Low-volume, specialty work that was literally life or death for a new colony meant the IP didn't come cheap.
He knew intellectually that setting up a new world was expensive, but he didn't tend to think in terms of generational projects like terraform specialists did. You didn't terraform a world for yourself. Only your children or grandchildren would truly enjoy the fruits of your labors.
This explained the premium placed on T-norm worlds. While rare, they did exist—and there were millions of star systems in just this sector of space. Even something as unlikely as a T-norm world happened quite often when you were talking about millions of lottery draws.
From a purely economic perspective, planets didn't make sense.

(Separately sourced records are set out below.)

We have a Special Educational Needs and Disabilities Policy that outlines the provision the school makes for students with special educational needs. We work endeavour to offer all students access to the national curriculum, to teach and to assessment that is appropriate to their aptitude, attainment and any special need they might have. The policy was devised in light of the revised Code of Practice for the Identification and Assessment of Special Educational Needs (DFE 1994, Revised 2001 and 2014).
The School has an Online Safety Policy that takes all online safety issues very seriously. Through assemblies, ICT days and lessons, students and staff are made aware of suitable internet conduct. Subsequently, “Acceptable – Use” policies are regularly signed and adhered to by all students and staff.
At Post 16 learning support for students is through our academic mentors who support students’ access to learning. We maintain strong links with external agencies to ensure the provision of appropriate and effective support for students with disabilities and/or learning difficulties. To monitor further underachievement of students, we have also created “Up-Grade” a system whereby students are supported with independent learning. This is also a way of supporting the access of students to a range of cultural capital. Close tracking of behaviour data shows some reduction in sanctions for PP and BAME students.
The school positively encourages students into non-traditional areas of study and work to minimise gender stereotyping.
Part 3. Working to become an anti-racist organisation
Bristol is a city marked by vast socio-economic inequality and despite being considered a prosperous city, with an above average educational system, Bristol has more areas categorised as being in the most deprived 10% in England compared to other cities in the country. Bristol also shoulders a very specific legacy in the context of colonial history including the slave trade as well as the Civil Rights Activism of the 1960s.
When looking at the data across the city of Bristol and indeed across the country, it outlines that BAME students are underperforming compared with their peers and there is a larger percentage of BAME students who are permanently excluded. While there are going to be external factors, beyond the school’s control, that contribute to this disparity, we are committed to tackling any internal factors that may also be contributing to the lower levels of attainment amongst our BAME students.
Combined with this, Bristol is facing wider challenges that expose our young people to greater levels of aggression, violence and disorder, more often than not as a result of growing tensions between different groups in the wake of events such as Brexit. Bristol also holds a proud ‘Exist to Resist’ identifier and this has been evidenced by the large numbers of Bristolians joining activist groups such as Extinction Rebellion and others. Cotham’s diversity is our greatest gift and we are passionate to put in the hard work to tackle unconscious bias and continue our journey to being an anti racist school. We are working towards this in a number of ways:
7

Even for a post-scarcity society, the investment required to build a functional society on a new world was absurd. It was much simpler to build habitats—controlled environments that could be constructed in completely automated fabs.
Planets, on the other hand, were uncontrolled environments that required human ingenuity to overcome. Each one was unique, which meant automation was difficult, if not impossible.
While most human societies had human resources to spare, it was tough to get a couple of thousand people to agree to leave their homes for years at a time to work on a project that would provide zero value to them in their lifetime.
However, humans were illogical creatures.
Having a home on a real world was the dream of a significant percentage of the human population. For this reason, habitable planets very rarely suffered from lack of population. In fact, most had strict population control measures in place to prevent the types of tragedies that had occurred on old Earth before the FTL drive was discovered.